What about guys that use feeders year round? I think u have to be so many yards away from a feeder? But I think spilled bait has to be cleaned 30 days prior to the opener? Someone let us know?


----------



## carp

FYI article 5, doesn't specify distance?
(D) Hunting methods and hours 

(1) It shall be unlawful for any person during the spring wild turkey season to hunt or take a wild turkey at any time other than from one half hour before sunrise to twelve p.m. during the period of April 20, 2015 through May 3, 2015. 

(2) It shall be unlawful for any person during the spring wild turkey season to hunt or take a wild turkey at any time other than from one half hour before sunrise to sunset during the period of May 4, 2015 through May 17, 2015. 

(3) It shall be unlawful for any person during the spring youth wild turkey season to hunt or take a wild turkey at any time other than from one half hour before sunrise to sunset. 

(4) It shall be unlawful for any person during the fall wild turkey season to hunt or take a wild turkey at any time other than from one half hour before sunrise to sunset. 

(5) It shall be unlawful for any person to hunt or take a wild turkey by the aid of baiting or on or over any baited area. 

(6) It shall be unlawful for any person to hunt or take a wild turkey by the use or aid of live birds as decoys. 

(7) It shall be unlawful for any person to possess or use any electronic calling device capable of producing recorded turkey or other wild animal calls or sounds, or recorded and/or electronically amplified imitations of turkey or other wild animal calls or sounds, while hunting wild turkey. 

(8) It shall be unlawful for any person to take a wild turkey when it is in a tree. 

(9) It shall be unlawful for any person during the spring wild turkey season to hunt or take a wild turkey with the aid of a dog, except wounded wild turkeys may be tracked using a


----------



## M R DUCKS

Not sure for Turkeys, I'll keep checking....but, when I worked at a duck hunting club,(some time ago) we trapped and banded some wood ducks for research.... all bait had to be gone for minimum of 10 days and IF (which there wasn't) a concern of an area, I remember talk of a 1/2 mile zone from the bait!
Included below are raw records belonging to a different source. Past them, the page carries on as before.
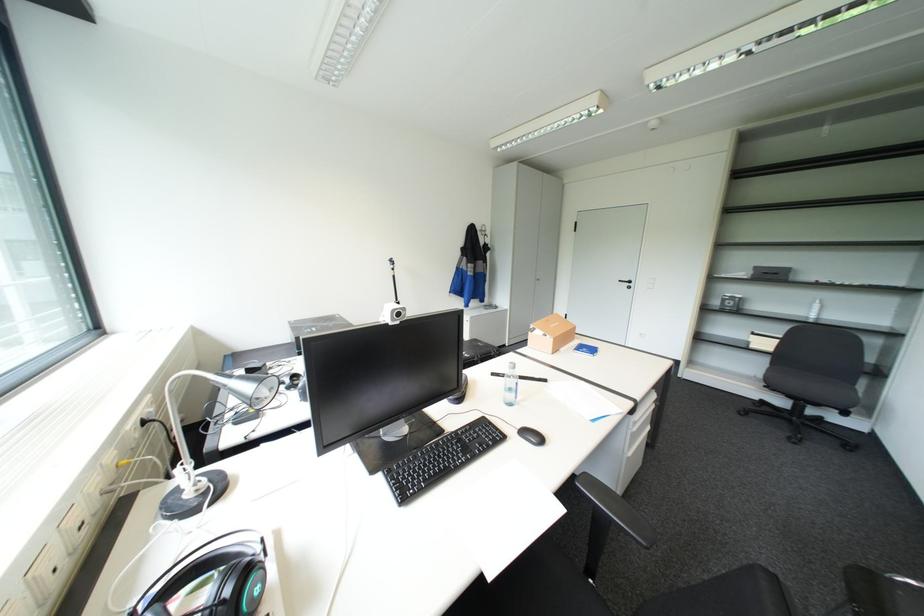
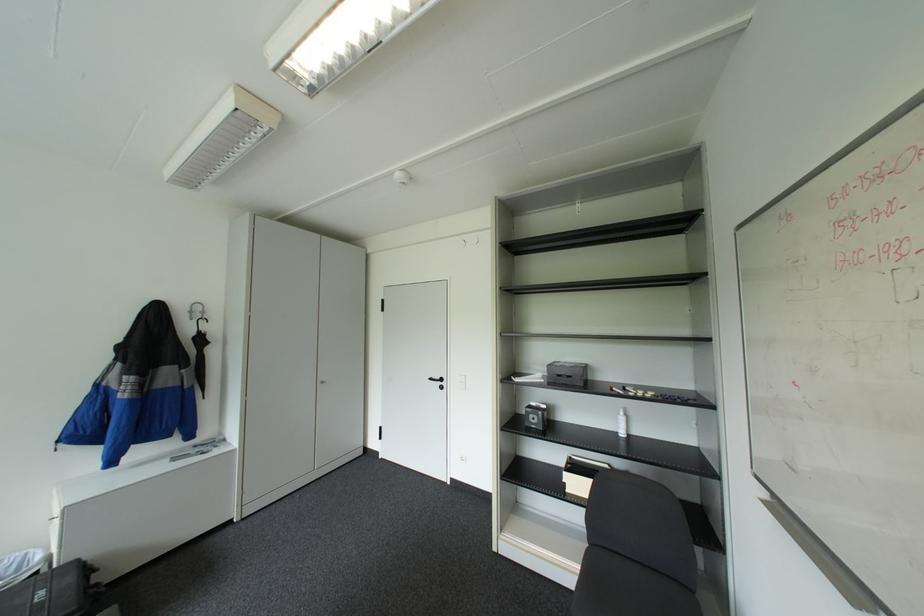
The point at (628, 280) is marked in the first image. Where is the corresponding point in the second image?

(439, 378)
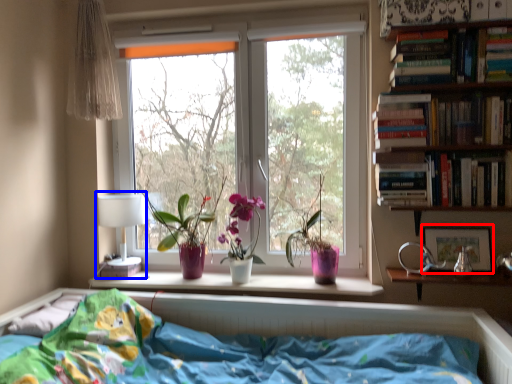
Question: Which object is closer to the camera taking this photo, picture frame (highlighted by a red box) or table lamp (highlighted by a blue box)?

Choices:
 (A) picture frame
 (B) table lamp

Answer: (A)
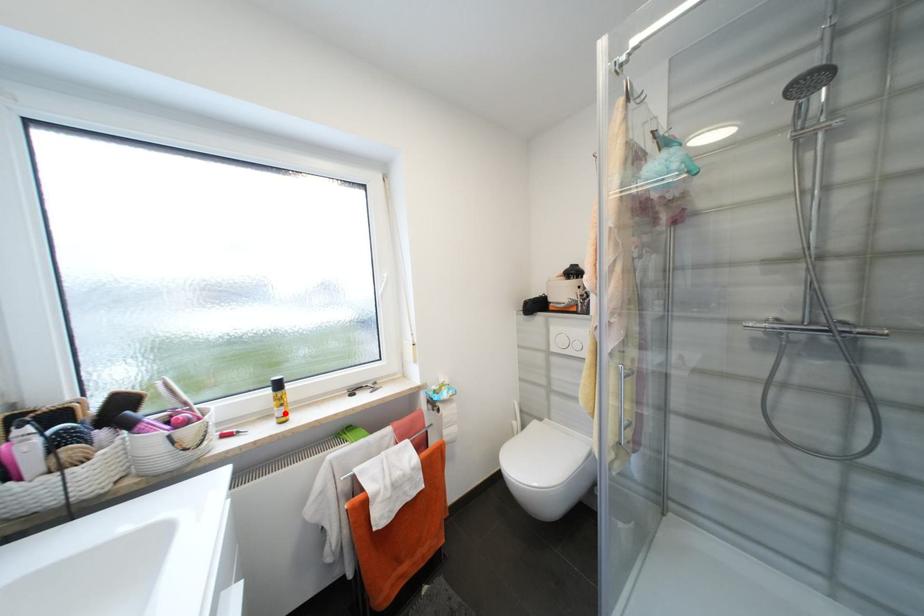
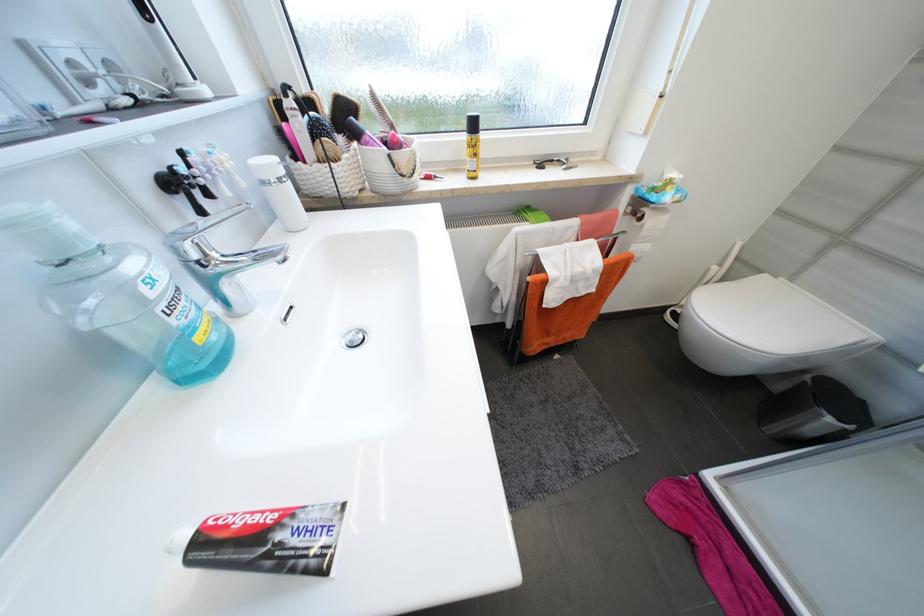
In the second image, find the point that corresponds to the highlighted location in the first image.

(477, 166)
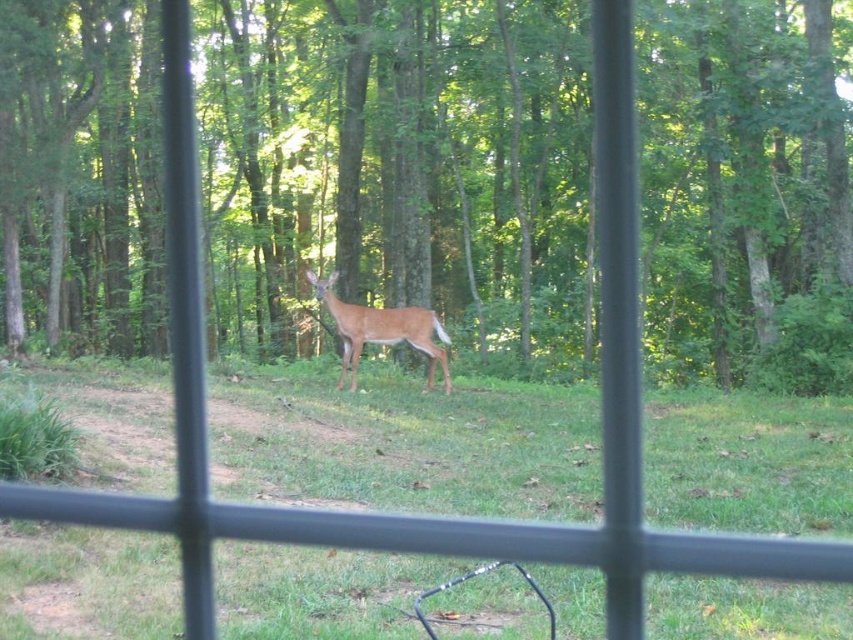
Question: In this image, where is green grassy at center located relative to brown fur deer at center?

Choices:
 (A) left
 (B) right

Answer: (B)

Question: Which point appears farthest from the camera in this image?

Choices:
 (A) (392, 314)
 (B) (375, 392)

Answer: (B)

Question: Is green grassy at center positioned before brown fur deer at center?

Choices:
 (A) yes
 (B) no

Answer: (A)

Question: Among these points, which one is farthest from the camera?

Choices:
 (A) [x=351, y=348]
 (B) [x=689, y=420]

Answer: (A)

Question: Does green grassy at center appear on the left side of brown fur deer at center?

Choices:
 (A) no
 (B) yes

Answer: (A)

Question: Among these points, which one is nearest to the camera?

Choices:
 (A) (103, 467)
 (B) (410, 340)

Answer: (A)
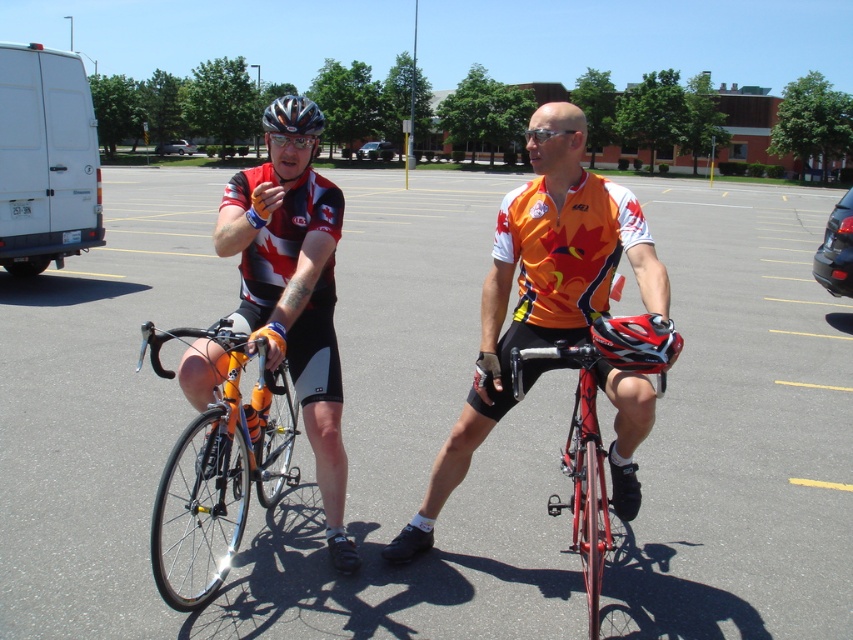
Between orange jersey at center and matte black goggles at center, which one is positioned higher?

matte black goggles at center is above.

Is orange jersey at center behind matte black goggles at center?

That is False.

Image resolution: width=853 pixels, height=640 pixels. Describe the element at coordinates (540, 288) in the screenshot. I see `orange jersey at center` at that location.

The height and width of the screenshot is (640, 853). I want to click on orange jersey at center, so 540,288.

The width and height of the screenshot is (853, 640). In order to click on gray asphalt parking lot at center in this screenshot , I will do `click(296, 440)`.

Is point (299, 529) positioned before point (543, 252)?

No, it is behind (543, 252).

Which is behind, point (20, 305) or point (535, 282)?

Point (20, 305)

This screenshot has width=853, height=640. Find the location of `gray asphalt parking lot at center`. gray asphalt parking lot at center is located at coordinates pos(296,440).

Is matte black cycling jersey at center closer to camera compared to matte black goggles at center?

Yes, it is in front of matte black goggles at center.

Does matte black cycling jersey at center have a greater height compared to matte black goggles at center?

Correct, matte black cycling jersey at center is much taller as matte black goggles at center.

Find the location of a particular element. The width and height of the screenshot is (853, 640). matte black cycling jersey at center is located at coordinates (294, 301).

The width and height of the screenshot is (853, 640). In order to click on matte black cycling jersey at center in this screenshot , I will do `click(294, 301)`.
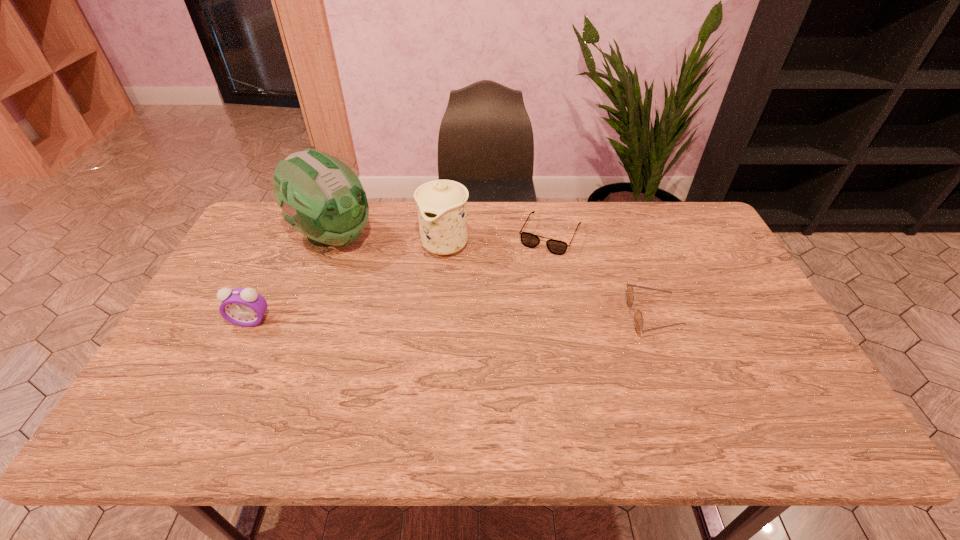
The width and height of the screenshot is (960, 540). What are the coordinates of `free area in between the chinaware and the alarm clock` in the screenshot? It's located at (348, 282).

At what (x,y) coordinates should I click in order to perform the action: click on blank region between the nearer spectacles and the second object from right to left. Please return your answer as a coordinate pair (x, y). Looking at the image, I should click on (601, 275).

The width and height of the screenshot is (960, 540). I want to click on vacant region between the nearer spectacles and the farther spectacles, so click(601, 275).

The width and height of the screenshot is (960, 540). What are the coordinates of `unoccupied area between the fourth shortest object and the football helmet` in the screenshot? It's located at (389, 240).

At what (x,y) coordinates should I click in order to perform the action: click on free spot between the right spectacles and the third object from left to right. Please return your answer as a coordinate pair (x, y). This screenshot has width=960, height=540. Looking at the image, I should click on (548, 280).

At what (x,y) coordinates should I click in order to perform the action: click on vacant area between the third tallest object and the rightmost object. Please return your answer as a coordinate pair (x, y). Looking at the image, I should click on (451, 319).

This screenshot has height=540, width=960. I want to click on free space between the left spectacles and the third object from left to right, so click(x=497, y=239).

Identify the location of vacant space that is in between the fourth object from left to right and the rightmost object. (601, 275).

Find the location of a particular element. The width and height of the screenshot is (960, 540). blank region between the tallest object and the third tallest object is located at coordinates (292, 279).

Identify the location of the closest object to the third tallest object. (321, 197).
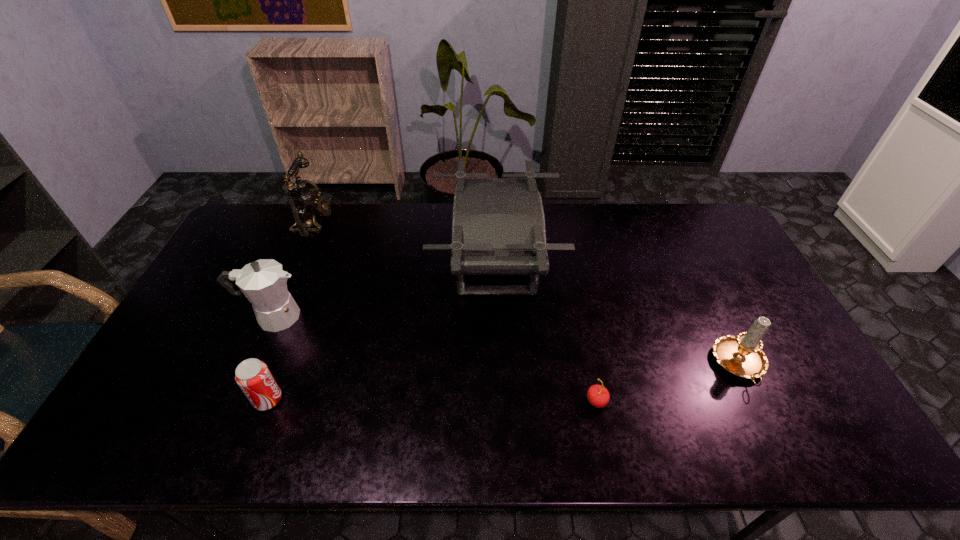
I want to click on telephone, so click(304, 200).

Locate an element on the screen. The width and height of the screenshot is (960, 540). drone is located at coordinates (498, 224).

I want to click on coffeepot, so click(x=263, y=282).

The image size is (960, 540). Find the location of `the fourth tallest object`. the fourth tallest object is located at coordinates (742, 355).

Locate an element on the screen. The image size is (960, 540). candle is located at coordinates point(742,355).

Where is `soda can`? soda can is located at coordinates (253, 377).

Locate an element on the screen. The width and height of the screenshot is (960, 540). the fifth object from left to right is located at coordinates (598, 396).

This screenshot has height=540, width=960. Find the location of `cherry`. cherry is located at coordinates (598, 396).

Where is `vacant space positioned 0.150m on the rotary dial of the telephone`? Image resolution: width=960 pixels, height=540 pixels. vacant space positioned 0.150m on the rotary dial of the telephone is located at coordinates (373, 222).

I want to click on vacant point located 0.330m with a camera mounted on the underside of the drone, so click(x=333, y=263).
Reminder, this was for waterfowl......


----------



## M R DUCKS

ok, found and confirmed the 10 day rule!


----------



## M.Magis

carp said:


> What about guys that use feeders year round? I think u have to be so many yards away from a feeder? But I think spilled bait has to be cleaned 30 days prior to the opener? Someone let us know?


They need to either stop feeding, or not hunt turkeys there. 

Was able to find it in the regulations, it's 10 days for turkeys as well, not 30.
Here's a copy and paste:


It is unlawful to take more than one turkey per day.

It is unlawful to hunt turkeys with the aid of bait. An area is considered baited for ten (10) days after complete removal of any bait.

It is unlawful to use a live decoy while hunting turkeys.

It is unlawful to possess or use electronic calling devices while hunting turkeys.

It is unlawful to take or attempt to take a wild turkey while it is in a tree.

It is lawful to aid or assist another hunter who is hunting turkey if the turkey permit has been filled out, as long as you do not carry any hunting device commonly used to kill wild animals and you have a valid hunting license. Those persons exempted from having a hunting license and turkey permit for turkey hunting on their property are required to have a hunting license and turkey permit to aid another hunter off of their property or to hunt turkey off their property.


----------



## Bulldog1149

Thanks for the concern guys. I had read it was 10 days. I only have enough corn left in there for a day or two. I will pull the battery for the season but regardless I will likely hunt down the road anyway.


----------